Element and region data
-*-

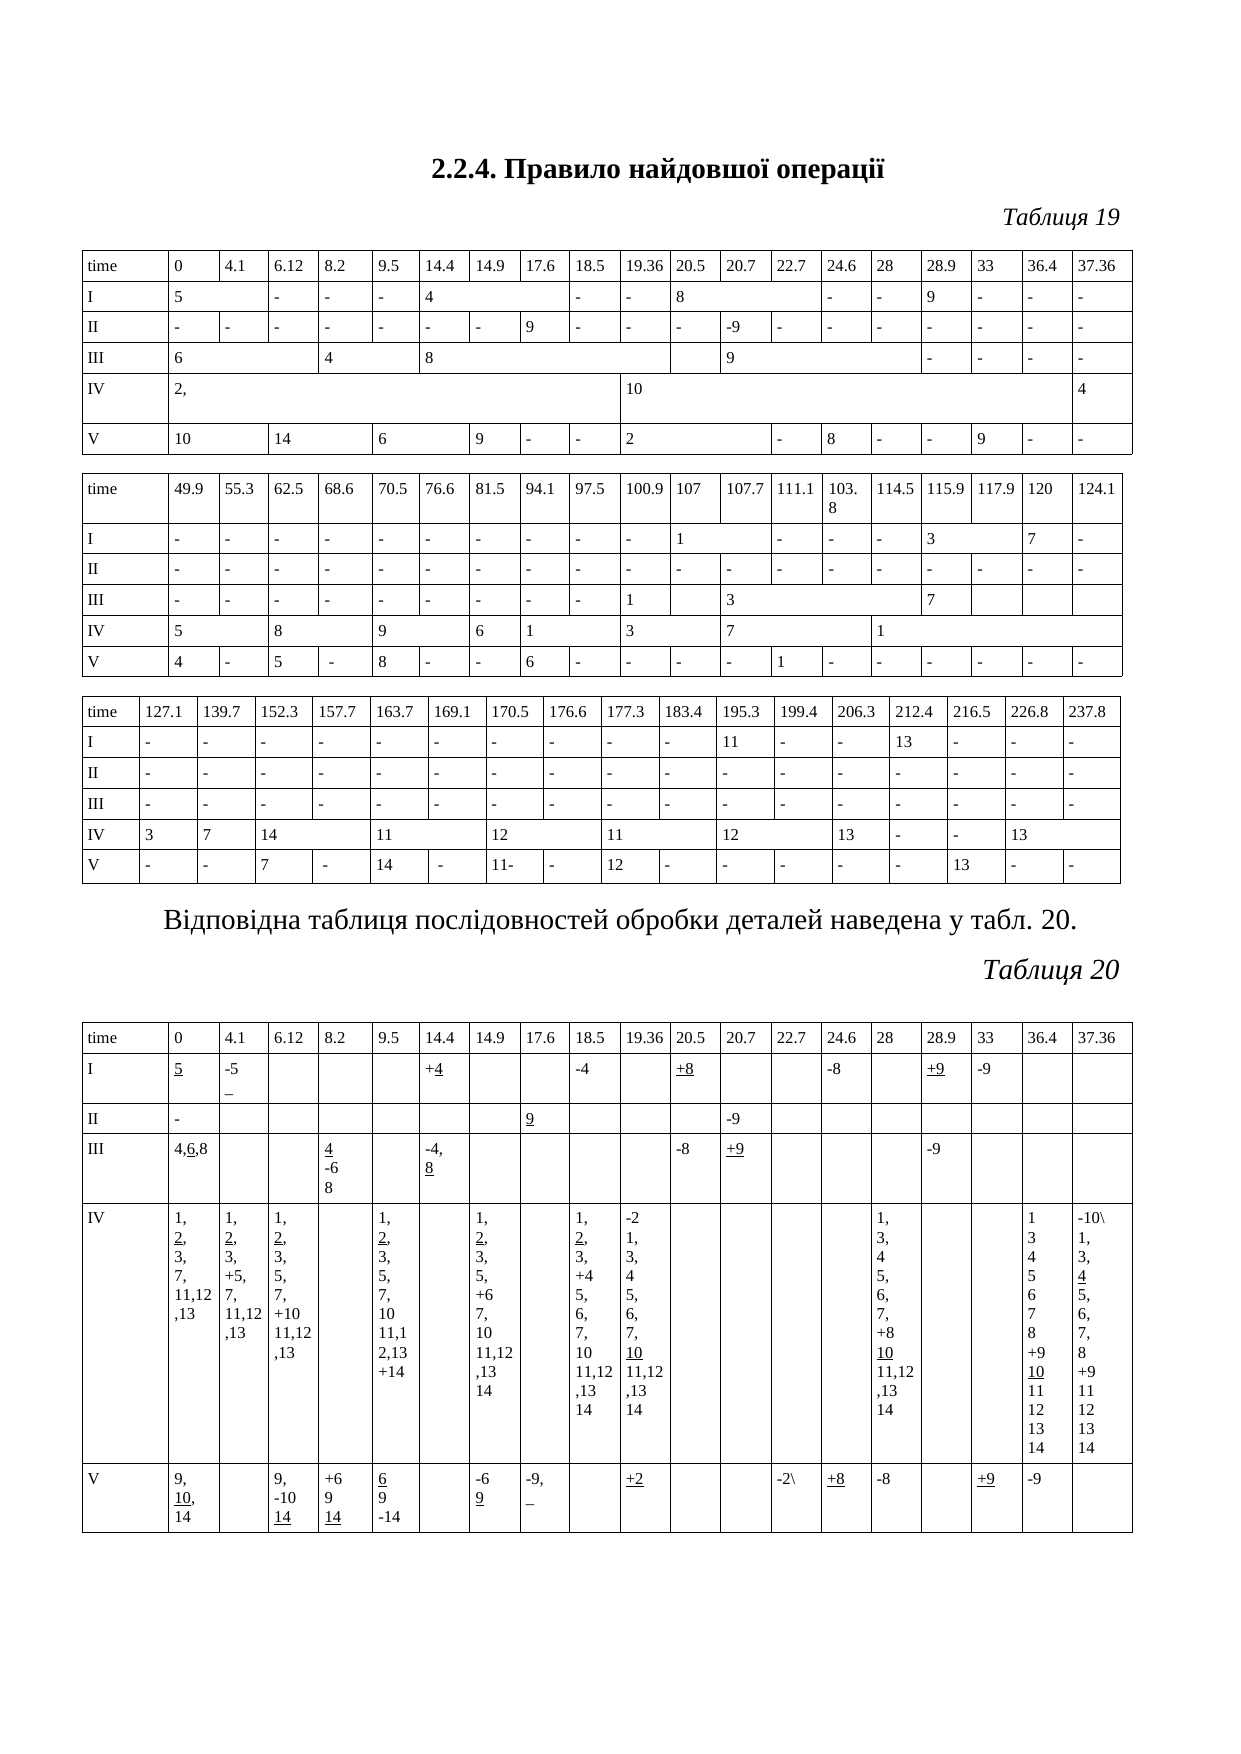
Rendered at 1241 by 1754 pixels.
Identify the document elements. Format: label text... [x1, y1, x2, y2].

table_cell - [420, 312, 469, 342]
table_cell 5 [169, 282, 268, 311]
table_cell - [470, 524, 520, 553]
table_header 28.9 [922, 251, 971, 281]
table_cell 9, 10, 14 [169, 1464, 219, 1532]
table_cell - [660, 850, 716, 883]
table_cell +2 [621, 1464, 670, 1532]
table_cell [373, 1054, 419, 1103]
table_cell - [660, 758, 716, 788]
table_cell -9 [721, 312, 771, 342]
table_cell V [83, 424, 168, 453]
table_cell - [721, 554, 771, 584]
table_cell - [823, 647, 871, 676]
table_cell - [1006, 850, 1063, 883]
table_header 28 [872, 251, 921, 281]
table_cell [772, 1104, 821, 1133]
table_cell - [140, 850, 197, 883]
table_header 19.36 [621, 1023, 670, 1053]
table_header 22.7 [772, 251, 821, 281]
table_cell - [833, 727, 889, 757]
table_cell - [721, 647, 771, 676]
table_cell - [775, 850, 832, 883]
table_cell 6 [169, 343, 318, 373]
table_cell - [621, 554, 670, 584]
table_cell - [1073, 424, 1132, 453]
table_cell - [521, 424, 569, 453]
table_cell - [948, 727, 1005, 757]
table_cell - [521, 524, 569, 553]
table_cell -4, 8 [420, 1134, 469, 1202]
table_cell - [371, 789, 428, 818]
table_cell 3 [721, 585, 921, 615]
table_header 49.9 [169, 474, 219, 523]
table_cell - [775, 789, 832, 818]
table_cell [1023, 1104, 1072, 1133]
table_cell - [269, 524, 318, 553]
table_cell -9 [1023, 1464, 1072, 1532]
table_cell 2, [169, 374, 620, 423]
table_cell - [544, 850, 601, 883]
table_header 183.4 [660, 697, 716, 726]
table_cell [1073, 1054, 1132, 1103]
table_cell 1 [621, 585, 670, 615]
table_header 115.9 [922, 474, 971, 523]
table_cell [621, 1104, 670, 1133]
table_header 22.7 [772, 1023, 821, 1053]
table_header 111.1 [772, 474, 822, 523]
table_cell 13 [948, 850, 1005, 883]
table_cell - [373, 524, 419, 553]
table_cell 5 [169, 616, 268, 646]
table_header 4.1 [220, 1023, 268, 1053]
table_cell [521, 1204, 569, 1463]
table_cell [420, 1204, 469, 1463]
table_header 237.8 [1064, 697, 1120, 726]
table_cell [972, 1134, 1022, 1202]
table_header 157.7 [313, 697, 370, 726]
table_header 4.1 [220, 251, 268, 281]
table_cell - [570, 424, 620, 453]
table_cell - [1023, 282, 1072, 311]
table_cell 14 [371, 850, 428, 883]
table_cell [420, 1104, 469, 1133]
table_cell - [822, 312, 871, 342]
table_cell - [872, 282, 921, 311]
table_cell - [872, 647, 921, 676]
table_header 0 [169, 251, 219, 281]
table_cell - [140, 789, 197, 818]
table_header 124.1 [1073, 474, 1122, 523]
table_cell [269, 1054, 318, 1103]
table_cell - [140, 727, 197, 757]
table_cell - [972, 554, 1022, 584]
table_header 14.9 [470, 251, 520, 281]
table_cell - [521, 585, 569, 615]
table_cell [922, 1104, 971, 1133]
table_header 28.9 [922, 1023, 971, 1053]
table_cell - [198, 789, 255, 818]
table_header 14.9 [470, 1023, 520, 1053]
table_cell [972, 1204, 1022, 1463]
table_cell - [621, 282, 670, 311]
table_cell - [487, 758, 543, 788]
table_cell 9 [922, 282, 971, 311]
table_cell 8 [822, 424, 871, 453]
table_cell 4 [420, 282, 569, 311]
table_cell 7 [721, 616, 871, 646]
table_header 70.5 [373, 474, 419, 523]
table_cell I [83, 282, 168, 311]
table_header time [83, 697, 139, 726]
table_cell - [470, 647, 520, 676]
table_cell [671, 343, 720, 373]
table_cell - [1064, 789, 1120, 818]
table_cell - [169, 554, 219, 584]
table_cell - [544, 789, 601, 818]
table_cell - [313, 789, 370, 818]
table_cell 11 [717, 727, 774, 757]
table_cell - [269, 282, 318, 311]
table_cell 6 [470, 616, 520, 646]
table_cell 8 [420, 343, 670, 373]
table_cell 11- [487, 850, 543, 883]
table_cell - [487, 727, 543, 757]
table_header 37.36 [1073, 251, 1132, 281]
table_cell [721, 1464, 771, 1532]
text Таблиця 20 [118, 952, 1122, 986]
table_cell - [570, 554, 620, 584]
table_cell - [671, 312, 720, 342]
table_cell - [602, 727, 659, 757]
table_cell [721, 1054, 771, 1103]
table_cell 1, 2, 3, 5, 7, +10 11,12,13 [269, 1204, 318, 1463]
table_cell -8 [671, 1134, 720, 1202]
table_cell - [822, 282, 871, 311]
table_header 152.3 [256, 697, 312, 726]
table_cell 1 [772, 647, 822, 676]
table_cell - [922, 554, 971, 584]
table_header 14.4 [420, 251, 469, 281]
table_cell 5 [269, 647, 318, 676]
table_cell 1, 2, 3, 7, 11,12,13 [169, 1204, 219, 1463]
table_cell - [169, 1104, 219, 1133]
table_header 176.6 [544, 697, 601, 726]
table_header 103.8 [823, 474, 871, 523]
table_cell [671, 1104, 720, 1133]
table_cell - [671, 647, 720, 676]
table_cell - [621, 647, 670, 676]
table_cell 8 [671, 282, 821, 311]
table_cell [671, 585, 720, 615]
table_cell +9 [721, 1134, 771, 1202]
table_header 19.36 [621, 251, 670, 281]
table_header 20.7 [721, 251, 771, 281]
table_cell - [570, 312, 620, 342]
table_cell - [972, 282, 1022, 311]
table_cell - [220, 585, 268, 615]
table_cell - [313, 758, 370, 788]
table_cell +8 [671, 1054, 720, 1103]
table_cell - [823, 554, 871, 584]
table_cell - [269, 312, 318, 342]
table_cell 11 [371, 820, 486, 849]
table_cell [872, 1054, 921, 1103]
table_cell - [922, 424, 971, 453]
table_cell 4,6,8 [169, 1134, 219, 1202]
table_cell - [420, 585, 469, 615]
table_cell 14 [269, 424, 372, 453]
table_cell - [319, 647, 372, 676]
table_header time [83, 251, 168, 281]
table_header 206.3 [833, 697, 889, 726]
table_cell - [972, 343, 1022, 373]
table_cell - [371, 727, 428, 757]
table_cell [922, 1204, 971, 1463]
table_cell - [570, 524, 620, 553]
table_cell - [1073, 282, 1132, 311]
table_cell 9 [972, 424, 1022, 453]
table_header 163.7 [371, 697, 428, 726]
table_cell - [872, 524, 921, 553]
table_cell [1023, 1054, 1072, 1103]
table_cell [319, 1104, 372, 1133]
table_cell [972, 1104, 1022, 1133]
table_header 8.2 [319, 251, 372, 281]
table_cell - [256, 789, 312, 818]
table_cell - [1006, 789, 1063, 818]
table_cell - [948, 789, 1005, 818]
table_cell 4 [1073, 374, 1132, 423]
table_cell [922, 1464, 971, 1532]
table_cell III [83, 789, 139, 818]
table_cell -4 [570, 1054, 620, 1103]
table_cell 1, 3, 4 5, 6, 7, +8 10 11,12,13 14 [872, 1204, 921, 1463]
table_cell 13 [1006, 820, 1120, 849]
table_cell - [373, 585, 419, 615]
table_cell 7 [198, 820, 255, 849]
table_cell 6 9 -14 [373, 1464, 419, 1532]
table_cell - [373, 312, 419, 342]
table_cell - [890, 789, 947, 818]
table_cell - [1006, 727, 1063, 757]
table_header 36.4 [1023, 1023, 1072, 1053]
table_cell - [890, 820, 947, 849]
table_header 97.5 [570, 474, 620, 523]
table_cell - [671, 554, 720, 584]
table_cell 8 [373, 647, 419, 676]
table_cell -9 [721, 1104, 771, 1133]
table_header 100.9 [621, 474, 670, 523]
table_cell 5 [169, 1054, 219, 1103]
table_header 81.5 [470, 474, 520, 523]
table_cell II [83, 312, 168, 342]
table_cell - [420, 647, 469, 676]
table_header 195.3 [717, 697, 774, 726]
table_cell - [220, 554, 268, 584]
table_cell - [198, 727, 255, 757]
table_cell 6 [521, 647, 569, 676]
table_header 9.5 [373, 1023, 419, 1053]
table_cell [822, 1134, 871, 1202]
table_header 216.5 [948, 697, 1005, 726]
table_cell [570, 1134, 620, 1202]
table_cell [269, 1134, 318, 1202]
table_cell [721, 1204, 771, 1463]
table_cell II [83, 758, 139, 788]
table_cell - [1023, 312, 1072, 342]
table_cell 7 [256, 850, 312, 883]
table_cell - [470, 585, 520, 615]
table_cell 1 [521, 616, 620, 646]
table_cell - [269, 554, 318, 584]
table_cell - [890, 758, 947, 788]
table_cell [772, 1134, 821, 1202]
table_cell - [1073, 647, 1122, 676]
table_cell - [319, 282, 372, 311]
table_cell [872, 1134, 921, 1202]
table_cell [972, 585, 1022, 615]
table_header 6.12 [269, 251, 318, 281]
table_cell - [775, 727, 832, 757]
table_header 107.7 [721, 474, 771, 523]
table_cell [570, 1464, 620, 1532]
table_cell II [83, 1104, 168, 1133]
table_cell [772, 1054, 821, 1103]
text Відповідна таблиця послідовностей обробки деталей наведена у табл. 20. [118, 902, 1122, 936]
table_header 114.5 [872, 474, 921, 523]
table_cell 1, 2, 3, +4 5, 6, 7, 10 11,12,13 14 [570, 1204, 620, 1463]
table_cell - [972, 647, 1022, 676]
table_cell IV [83, 616, 168, 646]
table_header 199.4 [775, 697, 832, 726]
table_cell +9 [922, 1054, 971, 1103]
table_cell - [772, 424, 821, 453]
table_cell - [972, 312, 1022, 342]
table_cell - [256, 758, 312, 788]
table_header time [83, 474, 168, 523]
table_cell - [872, 424, 921, 453]
table_cell 13 [890, 727, 947, 757]
table_header 212.4 [890, 697, 947, 726]
table_cell [1023, 1134, 1072, 1202]
table_cell - [470, 554, 520, 584]
table_cell 13 [833, 820, 889, 849]
table_cell IV [83, 374, 168, 423]
table_cell - [429, 850, 486, 883]
table_cell [822, 1204, 871, 1463]
table_cell [269, 1104, 318, 1133]
table_cell - [775, 758, 832, 788]
table_cell - [948, 758, 1005, 788]
table_cell IV [83, 1204, 168, 1463]
table_cell +8 [822, 1464, 871, 1532]
table_cell - [570, 647, 620, 676]
table_cell -2 1, 3, 4 5, 6, 7, 10 11,12,13 14 [621, 1204, 670, 1463]
table_cell +9 [972, 1464, 1022, 1532]
table_header 76.6 [420, 474, 469, 523]
table_cell - [621, 524, 670, 553]
table_cell III [83, 585, 168, 615]
table_cell - [660, 789, 716, 818]
table_cell [872, 1104, 921, 1133]
table_cell - [772, 312, 821, 342]
table_header 24.6 [822, 251, 871, 281]
table_cell - [660, 727, 716, 757]
table_header 17.6 [521, 251, 569, 281]
table_cell - [1073, 312, 1132, 342]
table_cell [220, 1134, 268, 1202]
table_cell - [198, 850, 255, 883]
table_cell - [429, 789, 486, 818]
table_cell - [373, 554, 419, 584]
table_cell 10 [169, 424, 268, 453]
table_cell -2\ [772, 1464, 821, 1532]
table_cell - [313, 727, 370, 757]
table_cell 14 [256, 820, 370, 849]
table_cell - [371, 758, 428, 788]
table_cell 9 [373, 616, 469, 646]
table_header 20.7 [721, 1023, 771, 1053]
table_cell V [83, 850, 139, 883]
table_cell - [922, 647, 971, 676]
table_cell 3 [140, 820, 197, 849]
table_cell [570, 1104, 620, 1133]
table_cell - [570, 585, 620, 615]
table_cell V [83, 647, 168, 676]
table_header 24.6 [822, 1023, 871, 1053]
table_cell 2 [621, 424, 771, 453]
table_cell - [717, 850, 774, 883]
table_cell - [1073, 524, 1122, 553]
table_cell - [890, 850, 947, 883]
table_cell [822, 1104, 871, 1133]
table_cell 12 [602, 850, 659, 883]
table_cell [621, 1054, 670, 1103]
table_cell -9, _ [521, 1464, 569, 1532]
table_cell - [319, 554, 372, 584]
table_cell - [570, 282, 620, 311]
table_cell - [1073, 554, 1122, 584]
table_cell [319, 1054, 372, 1103]
table_cell - [313, 850, 370, 883]
table_cell [373, 1134, 419, 1202]
table_cell 4 [169, 647, 219, 676]
table_cell -6 9 [470, 1464, 520, 1532]
table_cell - [373, 282, 419, 311]
table_cell - [1064, 727, 1120, 757]
table_cell - [319, 585, 372, 615]
table_cell - [220, 312, 268, 342]
table_cell - [717, 789, 774, 818]
table_cell 9, -10 14 [269, 1464, 318, 1532]
table_header 68.6 [319, 474, 372, 523]
table_header 127.1 [140, 697, 197, 726]
table_cell - [922, 312, 971, 342]
table_cell [1073, 585, 1122, 615]
table_header 94.1 [521, 474, 569, 523]
table_cell I [83, 1054, 168, 1103]
table_cell - [487, 789, 543, 818]
table_cell 4 [319, 343, 419, 373]
table_header 6.12 [269, 1023, 318, 1053]
table_cell - [772, 524, 822, 553]
table_cell [420, 1464, 469, 1532]
table_cell - [1023, 424, 1072, 453]
table_header 170.5 [487, 697, 543, 726]
table_cell +4 [420, 1054, 469, 1103]
table_cell 3 [922, 524, 1022, 553]
table_cell -8 [822, 1054, 871, 1103]
table_cell 1, 2, 3, 5, 7, 10 11,12,13 +14 [373, 1204, 419, 1463]
table_cell [772, 1204, 821, 1463]
table_cell I [83, 524, 168, 553]
table_cell 8 [269, 616, 372, 646]
table_header 18.5 [570, 1023, 620, 1053]
table_cell - [1064, 758, 1120, 788]
table_cell - [833, 850, 889, 883]
table_cell [671, 1204, 720, 1463]
table_header 33 [972, 251, 1022, 281]
table_header 0 [169, 1023, 219, 1053]
table_cell -9 [922, 1134, 971, 1202]
table_cell - [220, 647, 268, 676]
table_cell 11 [602, 820, 716, 849]
table_cell - [420, 554, 469, 584]
table_cell 9 [470, 424, 520, 453]
table_cell - [198, 758, 255, 788]
table_header 139.7 [198, 697, 255, 726]
table_header 226.8 [1006, 697, 1063, 726]
table_cell 12 [717, 820, 832, 849]
text 2.2.4. Правило найдовшої операцiї [118, 152, 1122, 185]
table_header 107 [671, 474, 720, 523]
table_cell - [833, 789, 889, 818]
table_header 37.36 [1073, 1023, 1132, 1053]
table_header 120 [1023, 474, 1072, 523]
table_cell 4 -6 8 [319, 1134, 372, 1202]
table_cell - [169, 524, 219, 553]
table_cell - [429, 758, 486, 788]
table_cell [470, 1054, 520, 1103]
table_cell - [621, 312, 670, 342]
table_cell - [872, 554, 921, 584]
table_cell - [544, 758, 601, 788]
table_cell 12 [487, 820, 601, 849]
table_cell [521, 1054, 569, 1103]
table_cell - [256, 727, 312, 757]
table_cell +6 9 14 [319, 1464, 372, 1532]
table_cell -10\ 1, 3, 4 5, 6, 7, 8 +9 11 12 13 14 [1073, 1204, 1132, 1463]
table_cell -5 _ [220, 1054, 268, 1103]
table_cell 10 [621, 374, 1072, 423]
table_cell - [521, 554, 569, 584]
table_header 18.5 [570, 251, 620, 281]
table_header 55.3 [220, 474, 268, 523]
table_cell 9 [521, 312, 569, 342]
table_cell - [269, 585, 318, 615]
table_cell - [470, 312, 520, 342]
table_cell 6 [373, 424, 469, 453]
text Таблиця 19 [118, 202, 1122, 231]
table_cell [671, 1464, 720, 1532]
table_cell - [833, 758, 889, 788]
table_header 169.1 [429, 697, 486, 726]
table_cell - [602, 789, 659, 818]
table_cell -9 [972, 1054, 1022, 1103]
table_cell - [1023, 554, 1072, 584]
table_cell [521, 1134, 569, 1202]
table_cell [470, 1134, 520, 1202]
table_cell - [1073, 343, 1132, 373]
table_cell - [319, 524, 372, 553]
table_cell V [83, 1464, 168, 1532]
table_cell - [872, 312, 921, 342]
table_cell [621, 1134, 670, 1202]
table_cell - [1023, 343, 1072, 373]
table_cell - [823, 524, 871, 553]
table_header 117.9 [972, 474, 1022, 523]
table_cell - [429, 727, 486, 757]
table_cell [1023, 585, 1072, 615]
table_cell 9 [521, 1104, 569, 1133]
table_cell - [1064, 850, 1120, 883]
table_cell [1073, 1134, 1132, 1202]
table_cell II [83, 554, 168, 584]
table_cell - [602, 758, 659, 788]
table_cell - [1006, 758, 1063, 788]
table_cell IV [83, 820, 139, 849]
table_cell III [83, 1134, 168, 1202]
table_cell 3 [621, 616, 720, 646]
table_cell 7 [922, 585, 971, 615]
table_cell - [717, 758, 774, 788]
table_cell [220, 1104, 268, 1133]
table_cell 1 [671, 524, 771, 553]
table_cell 9 [721, 343, 921, 373]
table_header 8.2 [319, 1023, 372, 1053]
table_cell - [169, 585, 219, 615]
table_header 177.3 [602, 697, 659, 726]
table_cell 1, 2, 3, 5, +6 7, 10 11,12,13 14 [470, 1204, 520, 1463]
table_cell - [220, 524, 268, 553]
table_cell - [319, 312, 372, 342]
table_cell 1 [872, 616, 1122, 646]
table_cell I [83, 727, 139, 757]
table_header 28 [872, 1023, 921, 1053]
table_cell -8 [872, 1464, 921, 1532]
table_header 14.4 [420, 1023, 469, 1053]
table_cell - [1023, 647, 1072, 676]
table_header 36.4 [1023, 251, 1072, 281]
table_header 20.5 [671, 251, 720, 281]
table_cell - [544, 727, 601, 757]
table_cell - [140, 758, 197, 788]
table_cell 1, 2, 3, +5, 7, 11,12,13 [220, 1204, 268, 1463]
table_header 9.5 [373, 251, 419, 281]
table_cell 1 3 4 5 6 7 8 +9 10 11 12 13 14 [1023, 1204, 1072, 1463]
table_cell III [83, 343, 168, 373]
table_header 20.5 [671, 1023, 720, 1053]
table_header 33 [972, 1023, 1022, 1053]
table_cell - [772, 554, 822, 584]
table_cell - [420, 524, 469, 553]
table_cell [1073, 1464, 1132, 1532]
table_header time [83, 1023, 168, 1053]
table_cell [1073, 1104, 1132, 1133]
table_cell [319, 1204, 372, 1463]
table_cell [220, 1464, 268, 1532]
table_cell [470, 1104, 520, 1133]
table_header 17.6 [521, 1023, 569, 1053]
table_cell - [169, 312, 219, 342]
table_cell - [948, 820, 1005, 849]
table_cell 7 [1023, 524, 1072, 553]
table_cell [373, 1104, 419, 1133]
table_header 62.5 [269, 474, 318, 523]
table_cell - [922, 343, 971, 373]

-*-

Swap "table_header" for "column_header" in the rows from the line with "table_cell - [420, 312, 469, 342]" up to and including the line with "table_cell -9 [721, 312, 771, 342]", changing nothing else. Return only those lines.

table_cell - [420, 312, 469, 342]
table_cell 5 [169, 282, 268, 311]
table_cell - [470, 524, 520, 553]
column_header 28.9 [922, 251, 971, 281]
table_cell 9, 10, 14 [169, 1464, 219, 1532]
table_cell - [660, 850, 716, 883]
table_cell +2 [621, 1464, 670, 1532]
table_cell [373, 1054, 419, 1103]
table_cell - [660, 758, 716, 788]
table_cell -9 [721, 312, 771, 342]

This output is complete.